BLOG SANAT

BLOG SANAT

BLOG SANAT

Umudun Kırık Kanatları: Melodilerin Ardındaki Gerçekler” Tomas Luis de Victoria, “O Vos Omnes”

Ümit insanı öldürür! Gerçek insanı yaşatır ve ayakta tutar. Bu derin ve acımasız hakikati, Viktor Emil Frankl’ın toplama kampındaki tecrübelerinden bir anekdotla ilişkilendirdiğimizde, umudun karanlık yüzüyle yüzleşiriz. Fakat bu hikayeyi daha da derinleştirmek ve 16. yüzyılın klasik müzik bestecilerinden birinin eserleriyle bağlantı kurmak, bize daha zengin bir felsefi ve edebi perspektif sunar.

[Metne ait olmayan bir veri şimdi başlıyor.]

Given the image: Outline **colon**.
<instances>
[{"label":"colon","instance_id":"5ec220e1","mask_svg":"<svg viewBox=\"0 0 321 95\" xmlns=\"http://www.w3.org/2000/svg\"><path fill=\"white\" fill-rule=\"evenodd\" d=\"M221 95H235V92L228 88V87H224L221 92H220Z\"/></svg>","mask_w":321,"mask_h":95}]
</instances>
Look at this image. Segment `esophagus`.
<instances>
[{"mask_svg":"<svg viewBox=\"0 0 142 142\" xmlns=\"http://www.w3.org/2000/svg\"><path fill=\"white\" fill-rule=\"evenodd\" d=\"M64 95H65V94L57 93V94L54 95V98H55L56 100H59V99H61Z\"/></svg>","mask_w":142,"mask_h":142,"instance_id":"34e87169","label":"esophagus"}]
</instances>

Viktor Emil Frankl, kitabında ünlü bir besteciden bahseder. Bu besteci, 1945 yılının Şubat ayında bir rüya görür. Rüyasında bir ses ona seslenir ve “Bana istediğini sor, sana cevap vereceğim,” der. Besteci, büyük bir beklentiyle sorar: “Bu kamptan kurtuluşum ne zaman olacak?” Ses, ona 30 Mart 1945 tarihini fısıldar ve o tarihte özgürlüğüne kavuşacağını söyler.

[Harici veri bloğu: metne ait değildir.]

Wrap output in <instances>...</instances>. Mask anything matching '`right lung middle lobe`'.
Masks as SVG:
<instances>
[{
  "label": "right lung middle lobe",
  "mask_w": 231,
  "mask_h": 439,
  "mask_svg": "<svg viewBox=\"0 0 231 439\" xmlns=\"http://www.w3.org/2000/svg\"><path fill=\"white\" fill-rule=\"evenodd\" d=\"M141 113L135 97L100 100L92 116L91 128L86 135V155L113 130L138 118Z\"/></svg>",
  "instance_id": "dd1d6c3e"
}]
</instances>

Besteci, bu rüyayı Viktor Emil Frankl’a anlatır ve büyük bir umutla beklemeye başlar. Ancak, 30 Mart tarihi yaklaştığında, esir kampından kurtulmasının mümkün olmadığını, hatta şartların daha da ağırlaştığını görür. 29 Mart’ta birden fenalaşır, hastalanır ve 30 Mart’ta hezeyana kapılarak bilincini kaybeder. Bir gün sonra, 31 Mart’ta ise hayata veda eder. Frankl, arkadaşının ölümünün nihai nedeninin beklediği özgürlüğün gelmemesi olduğunu yazar. Umut, onu yormuş ve yıpratmıştır. Ağır bir hayal kırıklığı yaşamasa, yaşama ihtimali daha yüksek olabilirdi.

Bestecinin ölümünden bir ay sonra Adolf Hitler intihar eder. Eğer besteci, ümit etmeyip sadece gerçeklerle yüzleşseydi, belki de hayatta kalabilirdi. Ancak bir tarih beklentisi ve umut duygusu, onu Hitler’in ölümünden bir ay önce ölüme sürükler.

Bu trajediyi, 16. yüzyılın büyük bestecilerinden Tomas Luis de Victoria’nın eserleriyle ilişkilendirdiğimizde, umudun ve gerçeklerin derinlemesine bir yorumunu yapabiliriz. Victoria’nın “O Vos Omnes” adlı eseri, acı ve hüznün melodik bir yansımasıdır. Bu eser, bestecinin trajik öyküsünü adeta notalarla anlatır. “O Vos Omnes”, insanların acılarına tanıklık eden, derin ve melankolik bir kompozisyondur. Bu eserin her bir notası, bestecinin umudunun kırıldığı anı ve gerçeklerle yüzleştiği o karanlık zamanı yansıtır.

Victoria’nın bestesindeki derin hüznü ve umutsuzluğu hissettiğimizde, ünlü bestecinin kamp hayatındaki trajedisini daha iyi anlayabiliriz. Umut, insanın direncini kırar ve yorar; gerçekler ise insanı ayakta tutar ve direnç kazandırır. Victoria’nın müziğinde yankılanan bu felsefi gerçek, bizi hayal ve gerçek arasındaki ince çizgide düşünmeye sevk eder.

Sonuç olarak, ümidin gölgeleri altında ezilen bir bestecinin hikayesi, Tomas Luis de Victoria’nın melankolik notalarıyla birleşerek, umudun ve gerçeklerin felsefi derinliğini keşfetmemizi sağlar. Bu keşif, bize umudun yanıltıcı cazibesine karşı gerçeklerin sağlamlığına sarılmamız gerektiğini hatırlatır.